QUOTED PASSAGE>
<<<<

START (round -1, the input):
  pos:    0    1    2    3    4    5    6    7
        [ 3 ][ 1 ][ 7 ][ 0 ][ 4 ][ 1 ][ 6 ][ 3 ]

Round d = 0, stride 1: each position adds the element 1 to its left. Position 0 has nothing 1 to its left, so it's unchanged.

  pos 0: 3                     (no left neighbor) → 3
  pos 1: 1 + 3                                    → 4
  pos 2: 7 + 1                                    → 8
  pos 3: 0 + 7                                    → 7
  pos 4: 4 + 0                                    → 4
  pos 5: 1 + 4                                    → 5
  pos 6: 6 + 1                                    → 7
  pos 7: 3 + 6                                    → 9

  after round 0 (stride 1):
        [ 3 ][ 4 ][ 8 ][ 7 ][ 4 ][ 5 ][ 7 ][ 9 ]
   each cell now holds the sum of a span of 2 inputs (where it can)

Round d = 1, stride 2: each position adds the element 2 to its left. Positions 0 and 1 have no element 2 to the left, so they're unchanged.

  pos 0: 3                     (none) → 3
  pos 1: 4                     (none) → 4
  pos 2: 8 + 3                        → 11
  pos 3: 7 + 4                        → 11
  pos 4: 4 + 8                        → 12
  pos 5: 5 + 7                        → 12
  pos 6: 7 + 4                        → 11
  pos 7: 9 + 5                        → 14

  after round 1 (stride 2):
        [ 3 ][ 4 ][ 11 ][ 11 ][ 12 ][ 12 ][ 11 ][ 14 ]
   each cell now holds the sum of a span of 4 inputs (where it can)

Round d = 2, stride 4: each position adds the element 4 to its left. Positions 0–3 have no element 4 to the left, so they're unchanged.

  pos 0: 3                       (none) → 3
  pos 1: 4                       (none) → 4
  pos 2: 11                      (none) → 11
  pos 3: 11                      (none) → 11
  pos 4: 12 + 3                         → 15
  pos 5: 12 + 4                         → 16
  pos 6: 11 + 11                        → 22
  pos 7: 14 + 11                        → 25

  after round 2 (stride 4):
        [ 3 ][ 4 ][ 11 ][ 11 ][ 15 ][ 16 ][ 22 ][ 25 ]

Compare that final row to the inclusive scan we computed by hand earlier:

  Hillis–Steele result:  [ 3, 4, 11, 11, 15, 16, 22, 25 ]
  hand-computed scan:    [ 3, 4, 11, 11, 15, 16, 22, 25 ]   ✓ identical

Three rounds — log₂ 8 = 3 — and we're done. Why does the doubling stride work? Track how wide a "window" each cell covers. After round 0, each cell holds the sum of (up to) 2 consecutive inputs ending at its position. After round 1, when it adds the cell 2 to its left — which itself covers 2 inputs — it now covers 4. After round 2, adding the cell 4 to its left (covering 4 inputs) makes it cover 8. The covered window doubles each round, so after log₂ n rounds every cell covers all the inputs up to and including itself — which is exactly its inclusive prefix sum.

>>>>

DATA EXCERPTS>
<<<<

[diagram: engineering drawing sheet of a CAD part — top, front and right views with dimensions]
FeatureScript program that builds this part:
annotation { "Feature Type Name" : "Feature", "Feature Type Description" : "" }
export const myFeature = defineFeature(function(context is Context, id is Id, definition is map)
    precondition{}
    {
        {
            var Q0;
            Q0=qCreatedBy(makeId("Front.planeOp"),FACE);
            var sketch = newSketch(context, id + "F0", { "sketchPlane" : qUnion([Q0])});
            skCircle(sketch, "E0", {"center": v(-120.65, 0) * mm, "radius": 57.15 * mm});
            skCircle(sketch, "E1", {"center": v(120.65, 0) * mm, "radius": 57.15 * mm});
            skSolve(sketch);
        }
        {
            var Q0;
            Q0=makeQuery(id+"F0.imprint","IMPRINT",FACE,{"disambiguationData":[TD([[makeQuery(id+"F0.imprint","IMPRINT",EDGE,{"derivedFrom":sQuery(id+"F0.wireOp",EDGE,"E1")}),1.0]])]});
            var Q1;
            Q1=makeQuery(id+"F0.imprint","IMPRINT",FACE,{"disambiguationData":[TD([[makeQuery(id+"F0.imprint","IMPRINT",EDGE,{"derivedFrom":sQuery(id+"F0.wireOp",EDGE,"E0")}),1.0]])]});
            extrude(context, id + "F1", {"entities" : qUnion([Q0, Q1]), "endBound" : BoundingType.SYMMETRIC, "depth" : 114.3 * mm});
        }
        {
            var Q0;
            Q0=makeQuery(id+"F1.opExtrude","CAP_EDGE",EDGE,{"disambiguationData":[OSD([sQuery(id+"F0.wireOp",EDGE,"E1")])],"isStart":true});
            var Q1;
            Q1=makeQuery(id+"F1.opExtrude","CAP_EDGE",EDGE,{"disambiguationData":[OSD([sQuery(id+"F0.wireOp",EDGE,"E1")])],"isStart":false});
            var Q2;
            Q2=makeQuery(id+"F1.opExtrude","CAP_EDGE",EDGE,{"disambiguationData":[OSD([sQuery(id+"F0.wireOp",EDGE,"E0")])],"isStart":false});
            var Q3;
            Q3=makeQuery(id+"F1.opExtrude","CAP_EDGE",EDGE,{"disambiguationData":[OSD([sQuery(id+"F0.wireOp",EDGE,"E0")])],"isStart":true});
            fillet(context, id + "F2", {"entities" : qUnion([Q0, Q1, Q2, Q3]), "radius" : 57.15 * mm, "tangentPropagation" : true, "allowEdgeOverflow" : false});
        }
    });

>>>>

TASKS TO PERFORM>
[1] Answer these questions using the Hillis–Steele scan walkthrough.
(a) Which position stays unchanged in round 0, and why?
(b) What value does position 7 hold after round 1?
(c) How many rounds does the walkthrough take for its eight inputs?
[2] Continue the Hillis–Steele scan walkthrough from its final sentence.

RESULTS BY TASK>
[1]
(a) Position 0, because it has nothing 1 to its left.
(b) 14
(c) Three rounds (log₂ 8 = 3).

[2]
  window covered by each cell, doubling every round:
    round 0 → width 2
    round 1 → width 4
    round 2 → width 8
    …
    round d → width 2^(d+1)
  after log₂ n rounds → width n  → full prefix at every position

This is the reduction-tree idea applied at every position simultaneously, with the partial sums shared across positions. That sharing is exactly the "compute all prefixes at once" cleverness we promised.

Counting Work and Span of Hillis–Steele¶

Now put the two numbers on it.

Span T∞ = Θ(log n). There are log₂ n rounds, and within a round every position updates independently and simultaneously (each reads the old array, writes the new — no position waits for another within the round). So the critical path is just "round 0 → round 1 → … → round log n", a chain of log₂ n steps. For n = 8, that's 3; for n = 1,000,000, about 20. The span collapsed from n to log n — exactly the win we wanted.
Work T₁ = Θ(n log n). Each of the log₂ n rounds does up to n additions (one per position). So total work is about n · log₂ n. For n = 1,000,000 that's about 20,000,000 additions — versus the sequential scan's 1,000,000. Hillis–Steele does a factor of log n more total work than the sequential scan.
Parallelism T₁/T∞ = Θ(n log n) / Θ(log n) = Θ(n) — enormous. You can keep Θ(n) processors busy.

Lay it next to the sequential scan and the reduction tree:

                       Work T₁      Span T∞     Parallelism
  sequential scan      Θ(n)         Θ(n)        Θ(1)         ← work-optimal, no parallelism
  Hillis–Steele scan   Θ(n log n)   Θ(log n)    Θ(n)         ← tiny span, but extra work
  (reduction, sum only Θ(n)         Θ(log n)    Θ(n/log n))  ← for comparison: just the total

So Hillis–Steele made a trade: it crushed the span from n to log n (great), but paid for it with a factor of log n more work (the n log n instead of n). That extra work is real — on a machine with few processors it can make Hillis–Steele slower than the sequential loop, because the loop does less total arithmetic. An algorithm that does the same Θ(n) work as the best sequential one is called work-efficient, and Hillis–Steele is not work-efficient.

The honest trade-off: Hillis–Steele is the simplest parallel scan and the easiest to understand, but it is not work-efficient — it does Θ(n log n) work for a Θ(n) problem. The Blelloch scan (an up-sweep building a reduction tree, then a down-sweep distributing the partials) achieves the same Θ(log n) span with only Θ(n) work — the best of both worlds. That algorithm, and when the extra work of Hillis–Steele is worth its simplicity, is the subject of the middle file. For now, the lesson is: scan is Θ(log n) span — provably parallel — and Hillis–Steele is the clearest proof of it.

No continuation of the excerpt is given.